■ The problem
Only one stretch of the listing below is wanted. Give it again exactly, from the line with "immunohistochemistry micrograph of" through the line with "staining of melanoma".

Start of Block

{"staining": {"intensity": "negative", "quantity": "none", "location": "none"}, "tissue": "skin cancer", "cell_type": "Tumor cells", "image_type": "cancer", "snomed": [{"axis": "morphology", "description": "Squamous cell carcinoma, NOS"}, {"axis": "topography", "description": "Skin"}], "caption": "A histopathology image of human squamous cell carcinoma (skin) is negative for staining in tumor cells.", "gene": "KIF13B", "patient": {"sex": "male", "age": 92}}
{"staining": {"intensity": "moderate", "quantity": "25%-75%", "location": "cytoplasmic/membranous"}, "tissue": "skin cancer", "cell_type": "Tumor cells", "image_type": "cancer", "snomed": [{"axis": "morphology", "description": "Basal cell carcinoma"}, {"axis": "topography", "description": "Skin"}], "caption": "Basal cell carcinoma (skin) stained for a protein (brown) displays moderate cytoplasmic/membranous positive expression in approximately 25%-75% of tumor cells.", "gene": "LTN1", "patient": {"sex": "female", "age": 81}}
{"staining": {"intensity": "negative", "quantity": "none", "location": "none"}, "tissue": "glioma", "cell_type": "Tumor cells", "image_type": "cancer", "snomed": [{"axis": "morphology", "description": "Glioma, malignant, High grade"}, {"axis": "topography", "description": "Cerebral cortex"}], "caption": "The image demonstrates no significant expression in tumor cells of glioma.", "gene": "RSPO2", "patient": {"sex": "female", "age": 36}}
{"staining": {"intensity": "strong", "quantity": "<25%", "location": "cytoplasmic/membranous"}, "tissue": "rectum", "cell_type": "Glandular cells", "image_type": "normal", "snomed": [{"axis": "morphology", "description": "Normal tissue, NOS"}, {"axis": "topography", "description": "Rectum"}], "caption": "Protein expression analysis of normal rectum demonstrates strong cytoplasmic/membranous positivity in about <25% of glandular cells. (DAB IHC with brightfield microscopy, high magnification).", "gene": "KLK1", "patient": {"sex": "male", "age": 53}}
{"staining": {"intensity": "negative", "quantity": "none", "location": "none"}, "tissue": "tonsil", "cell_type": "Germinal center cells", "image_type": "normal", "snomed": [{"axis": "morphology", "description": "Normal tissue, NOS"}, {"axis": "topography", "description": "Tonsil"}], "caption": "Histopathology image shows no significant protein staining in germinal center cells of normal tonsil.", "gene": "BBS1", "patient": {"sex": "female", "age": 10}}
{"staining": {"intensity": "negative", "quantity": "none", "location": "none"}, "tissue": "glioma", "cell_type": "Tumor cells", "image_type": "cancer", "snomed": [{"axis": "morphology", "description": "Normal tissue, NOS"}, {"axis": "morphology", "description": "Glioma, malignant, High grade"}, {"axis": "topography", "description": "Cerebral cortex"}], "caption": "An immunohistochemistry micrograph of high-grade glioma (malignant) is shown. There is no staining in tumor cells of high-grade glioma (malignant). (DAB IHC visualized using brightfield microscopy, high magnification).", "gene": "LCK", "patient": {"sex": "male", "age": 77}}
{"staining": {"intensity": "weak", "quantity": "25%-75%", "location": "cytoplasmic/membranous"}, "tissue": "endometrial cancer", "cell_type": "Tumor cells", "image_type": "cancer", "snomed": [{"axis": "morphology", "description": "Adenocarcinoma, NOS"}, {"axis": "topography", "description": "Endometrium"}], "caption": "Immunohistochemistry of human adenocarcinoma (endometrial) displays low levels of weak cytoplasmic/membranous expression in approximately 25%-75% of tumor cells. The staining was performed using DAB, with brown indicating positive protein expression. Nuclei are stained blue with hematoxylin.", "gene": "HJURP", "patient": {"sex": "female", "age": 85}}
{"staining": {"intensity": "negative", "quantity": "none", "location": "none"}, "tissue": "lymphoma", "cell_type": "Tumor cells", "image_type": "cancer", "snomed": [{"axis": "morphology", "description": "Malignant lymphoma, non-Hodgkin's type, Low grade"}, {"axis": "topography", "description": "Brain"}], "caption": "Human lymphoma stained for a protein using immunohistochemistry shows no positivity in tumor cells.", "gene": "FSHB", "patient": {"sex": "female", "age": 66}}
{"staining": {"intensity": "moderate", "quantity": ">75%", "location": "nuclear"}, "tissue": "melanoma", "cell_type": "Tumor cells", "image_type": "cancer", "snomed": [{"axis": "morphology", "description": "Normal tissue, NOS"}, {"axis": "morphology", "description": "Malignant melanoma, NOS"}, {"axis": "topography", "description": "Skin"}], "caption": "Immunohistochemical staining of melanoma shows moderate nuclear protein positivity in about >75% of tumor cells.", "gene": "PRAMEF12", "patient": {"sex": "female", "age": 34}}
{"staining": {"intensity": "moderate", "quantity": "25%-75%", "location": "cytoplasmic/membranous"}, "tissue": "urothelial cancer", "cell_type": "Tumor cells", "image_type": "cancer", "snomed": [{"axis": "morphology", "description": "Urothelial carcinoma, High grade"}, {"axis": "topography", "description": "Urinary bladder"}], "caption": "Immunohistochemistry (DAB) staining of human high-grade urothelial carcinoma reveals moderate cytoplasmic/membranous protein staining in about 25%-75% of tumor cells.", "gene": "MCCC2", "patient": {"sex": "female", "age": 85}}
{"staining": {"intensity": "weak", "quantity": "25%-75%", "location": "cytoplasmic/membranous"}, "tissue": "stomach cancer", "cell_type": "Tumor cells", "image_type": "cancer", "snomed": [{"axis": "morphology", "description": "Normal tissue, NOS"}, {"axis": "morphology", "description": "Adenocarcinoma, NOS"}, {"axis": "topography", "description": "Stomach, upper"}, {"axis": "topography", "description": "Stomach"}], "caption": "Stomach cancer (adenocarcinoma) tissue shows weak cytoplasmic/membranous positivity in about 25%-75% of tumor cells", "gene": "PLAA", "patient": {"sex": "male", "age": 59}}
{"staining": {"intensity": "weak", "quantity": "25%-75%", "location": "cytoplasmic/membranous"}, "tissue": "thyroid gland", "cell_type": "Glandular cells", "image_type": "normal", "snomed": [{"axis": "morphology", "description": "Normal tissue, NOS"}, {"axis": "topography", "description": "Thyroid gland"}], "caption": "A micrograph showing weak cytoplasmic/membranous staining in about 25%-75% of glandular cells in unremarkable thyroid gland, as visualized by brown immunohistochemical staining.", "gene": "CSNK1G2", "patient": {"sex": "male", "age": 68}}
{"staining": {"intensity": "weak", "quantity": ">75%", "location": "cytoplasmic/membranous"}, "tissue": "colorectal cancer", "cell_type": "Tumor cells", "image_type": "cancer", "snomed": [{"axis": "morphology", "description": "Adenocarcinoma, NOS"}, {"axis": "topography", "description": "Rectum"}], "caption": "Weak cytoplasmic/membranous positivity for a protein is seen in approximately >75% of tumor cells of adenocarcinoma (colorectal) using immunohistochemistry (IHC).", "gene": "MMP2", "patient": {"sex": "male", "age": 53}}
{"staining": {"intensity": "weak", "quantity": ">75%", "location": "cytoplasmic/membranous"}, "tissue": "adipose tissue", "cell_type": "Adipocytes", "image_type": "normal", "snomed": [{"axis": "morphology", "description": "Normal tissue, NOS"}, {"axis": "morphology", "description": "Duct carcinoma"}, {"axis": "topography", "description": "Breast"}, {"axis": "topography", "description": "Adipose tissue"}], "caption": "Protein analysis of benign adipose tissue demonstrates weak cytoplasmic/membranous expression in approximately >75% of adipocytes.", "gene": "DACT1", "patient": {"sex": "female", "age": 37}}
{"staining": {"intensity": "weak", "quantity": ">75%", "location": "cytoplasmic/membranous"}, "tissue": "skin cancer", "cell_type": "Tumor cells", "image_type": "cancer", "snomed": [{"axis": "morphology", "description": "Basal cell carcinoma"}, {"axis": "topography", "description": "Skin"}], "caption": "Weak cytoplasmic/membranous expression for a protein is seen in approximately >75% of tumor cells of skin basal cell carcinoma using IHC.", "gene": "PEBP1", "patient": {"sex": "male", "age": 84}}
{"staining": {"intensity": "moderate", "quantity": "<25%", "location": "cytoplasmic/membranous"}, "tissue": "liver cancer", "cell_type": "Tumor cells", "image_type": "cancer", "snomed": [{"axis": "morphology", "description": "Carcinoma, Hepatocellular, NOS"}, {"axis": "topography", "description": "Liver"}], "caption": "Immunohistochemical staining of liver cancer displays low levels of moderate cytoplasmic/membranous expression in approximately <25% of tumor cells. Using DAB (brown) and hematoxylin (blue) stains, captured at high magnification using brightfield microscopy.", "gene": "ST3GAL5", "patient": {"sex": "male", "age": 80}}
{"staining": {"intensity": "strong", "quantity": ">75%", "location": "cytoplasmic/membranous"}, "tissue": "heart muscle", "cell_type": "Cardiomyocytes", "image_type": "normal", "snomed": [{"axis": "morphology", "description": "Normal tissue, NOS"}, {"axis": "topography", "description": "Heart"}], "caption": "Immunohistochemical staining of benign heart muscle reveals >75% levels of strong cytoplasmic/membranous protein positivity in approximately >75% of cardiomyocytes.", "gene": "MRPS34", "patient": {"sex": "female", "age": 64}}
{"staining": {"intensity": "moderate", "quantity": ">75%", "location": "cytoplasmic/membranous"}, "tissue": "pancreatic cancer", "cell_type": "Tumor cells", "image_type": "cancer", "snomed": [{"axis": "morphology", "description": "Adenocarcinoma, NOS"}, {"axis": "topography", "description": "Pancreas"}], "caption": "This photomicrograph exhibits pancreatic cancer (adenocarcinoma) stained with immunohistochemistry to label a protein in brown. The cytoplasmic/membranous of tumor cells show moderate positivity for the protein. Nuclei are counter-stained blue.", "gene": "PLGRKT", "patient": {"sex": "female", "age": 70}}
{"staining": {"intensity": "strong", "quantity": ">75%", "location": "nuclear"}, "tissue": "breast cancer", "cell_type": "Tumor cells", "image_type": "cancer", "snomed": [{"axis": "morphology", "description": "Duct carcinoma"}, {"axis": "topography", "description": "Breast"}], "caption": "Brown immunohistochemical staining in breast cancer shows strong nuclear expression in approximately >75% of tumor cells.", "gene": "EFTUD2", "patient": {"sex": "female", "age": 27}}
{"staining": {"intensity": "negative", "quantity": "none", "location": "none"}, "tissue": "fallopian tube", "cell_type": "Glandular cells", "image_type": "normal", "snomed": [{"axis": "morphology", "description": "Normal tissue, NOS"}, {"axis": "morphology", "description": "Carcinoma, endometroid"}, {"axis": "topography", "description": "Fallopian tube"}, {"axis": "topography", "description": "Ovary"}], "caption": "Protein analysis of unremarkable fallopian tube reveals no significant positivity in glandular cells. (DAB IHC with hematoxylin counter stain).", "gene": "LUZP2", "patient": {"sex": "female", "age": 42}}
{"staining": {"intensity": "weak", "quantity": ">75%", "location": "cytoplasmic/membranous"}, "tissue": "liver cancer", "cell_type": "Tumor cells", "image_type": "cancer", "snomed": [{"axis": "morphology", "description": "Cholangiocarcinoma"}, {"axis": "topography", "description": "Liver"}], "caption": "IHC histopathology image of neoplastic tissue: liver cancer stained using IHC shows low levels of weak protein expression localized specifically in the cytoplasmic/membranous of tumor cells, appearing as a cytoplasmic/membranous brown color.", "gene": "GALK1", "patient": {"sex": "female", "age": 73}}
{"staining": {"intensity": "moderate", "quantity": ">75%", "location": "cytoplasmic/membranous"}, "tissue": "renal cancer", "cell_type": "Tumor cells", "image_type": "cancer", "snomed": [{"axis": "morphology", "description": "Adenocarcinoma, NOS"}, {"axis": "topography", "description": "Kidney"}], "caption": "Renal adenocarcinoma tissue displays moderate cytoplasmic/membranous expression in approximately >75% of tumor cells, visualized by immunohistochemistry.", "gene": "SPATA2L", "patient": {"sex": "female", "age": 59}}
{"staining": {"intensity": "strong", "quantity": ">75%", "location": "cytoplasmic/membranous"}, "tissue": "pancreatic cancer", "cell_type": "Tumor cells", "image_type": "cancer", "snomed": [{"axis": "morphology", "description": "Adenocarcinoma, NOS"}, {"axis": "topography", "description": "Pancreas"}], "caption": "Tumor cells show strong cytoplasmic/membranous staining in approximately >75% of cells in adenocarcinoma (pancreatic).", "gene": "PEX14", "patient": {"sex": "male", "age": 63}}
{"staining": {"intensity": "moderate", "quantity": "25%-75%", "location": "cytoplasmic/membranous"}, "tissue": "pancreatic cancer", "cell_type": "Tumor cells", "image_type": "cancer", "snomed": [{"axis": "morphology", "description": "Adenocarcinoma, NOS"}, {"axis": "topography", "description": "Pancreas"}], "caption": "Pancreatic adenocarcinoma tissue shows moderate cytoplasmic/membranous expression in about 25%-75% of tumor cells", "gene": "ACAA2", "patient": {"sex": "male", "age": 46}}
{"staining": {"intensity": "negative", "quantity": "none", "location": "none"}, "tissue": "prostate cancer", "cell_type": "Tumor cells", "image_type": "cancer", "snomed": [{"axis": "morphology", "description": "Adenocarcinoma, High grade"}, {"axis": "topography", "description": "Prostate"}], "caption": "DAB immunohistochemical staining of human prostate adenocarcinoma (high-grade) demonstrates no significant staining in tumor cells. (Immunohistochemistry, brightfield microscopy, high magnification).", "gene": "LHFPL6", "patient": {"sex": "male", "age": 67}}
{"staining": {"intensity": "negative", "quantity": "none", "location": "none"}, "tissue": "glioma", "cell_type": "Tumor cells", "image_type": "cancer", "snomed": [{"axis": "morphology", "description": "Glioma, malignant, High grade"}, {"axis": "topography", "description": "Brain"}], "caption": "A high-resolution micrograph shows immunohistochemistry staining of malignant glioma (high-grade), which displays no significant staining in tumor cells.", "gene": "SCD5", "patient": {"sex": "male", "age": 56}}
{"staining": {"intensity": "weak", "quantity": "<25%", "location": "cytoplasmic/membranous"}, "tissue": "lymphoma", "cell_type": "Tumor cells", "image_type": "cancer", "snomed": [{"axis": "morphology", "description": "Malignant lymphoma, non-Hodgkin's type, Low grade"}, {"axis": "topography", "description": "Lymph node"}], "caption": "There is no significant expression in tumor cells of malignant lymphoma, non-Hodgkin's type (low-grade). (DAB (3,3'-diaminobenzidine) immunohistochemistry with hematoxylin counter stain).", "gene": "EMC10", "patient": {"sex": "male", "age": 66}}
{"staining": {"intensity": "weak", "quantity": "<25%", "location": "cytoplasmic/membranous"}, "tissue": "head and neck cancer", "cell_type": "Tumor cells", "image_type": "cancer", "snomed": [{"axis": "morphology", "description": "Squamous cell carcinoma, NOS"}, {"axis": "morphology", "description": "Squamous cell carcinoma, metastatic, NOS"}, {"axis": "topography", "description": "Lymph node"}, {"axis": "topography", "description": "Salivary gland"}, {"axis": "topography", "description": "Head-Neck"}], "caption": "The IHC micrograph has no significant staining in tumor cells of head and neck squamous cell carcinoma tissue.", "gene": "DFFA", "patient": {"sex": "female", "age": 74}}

End of Block

■ Solution to this task
{"staining": {"intensity": "negative", "quantity": "none", "location": "none"}, "tissue": "glioma", "cell_type": "Tumor cells", "image_type": "cancer", "snomed": [{"axis": "morphology", "description": "Normal tissue, NOS"}, {"axis": "morphology", "description": "Glioma, malignant, High grade"}, {"axis": "topography", "description": "Cerebral cortex"}], "caption": "An immunohistochemistry micrograph of high-grade glioma (malignant) is shown. There is no staining in tumor cells of high-grade glioma (malignant). (DAB IHC visualized using brightfield microscopy, high magnification).", "gene": "LCK", "patient": {"sex": "male", "age": 77}}
{"staining": {"intensity": "weak", "quantity": "25%-75%", "location": "cytoplasmic/membranous"}, "tissue": "endometrial cancer", "cell_type": "Tumor cells", "image_type": "cancer", "snomed": [{"axis": "morphology", "description": "Adenocarcinoma, NOS"}, {"axis": "topography", "description": "Endometrium"}], "caption": "Immunohistochemistry of human adenocarcinoma (endometrial) displays low levels of weak cytoplasmic/membranous expression in approximately 25%-75% of tumor cells. The staining was performed using DAB, with brown indicating positive protein expression. Nuclei are stained blue with hematoxylin.", "gene": "HJURP", "patient": {"sex": "female", "age": 85}}
{"staining": {"intensity": "negative", "quantity": "none", "location": "none"}, "tissue": "lymphoma", "cell_type": "Tumor cells", "image_type": "cancer", "snomed": [{"axis": "morphology", "description": "Malignant lymphoma, non-Hodgkin's type, Low grade"}, {"axis": "topography", "description": "Brain"}], "caption": "Human lymphoma stained for a protein using immunohistochemistry shows no positivity in tumor cells.", "gene": "FSHB", "patient": {"sex": "female", "age": 66}}
{"staining": {"intensity": "moderate", "quantity": ">75%", "location": "nuclear"}, "tissue": "melanoma", "cell_type": "Tumor cells", "image_type": "cancer", "snomed": [{"axis": "morphology", "description": "Normal tissue, NOS"}, {"axis": "morphology", "description": "Malignant melanoma, NOS"}, {"axis": "topography", "description": "Skin"}], "caption": "Immunohistochemical staining of melanoma shows moderate nuclear protein positivity in about >75% of tumor cells.", "gene": "PRAMEF12", "patient": {"sex": "female", "age": 34}}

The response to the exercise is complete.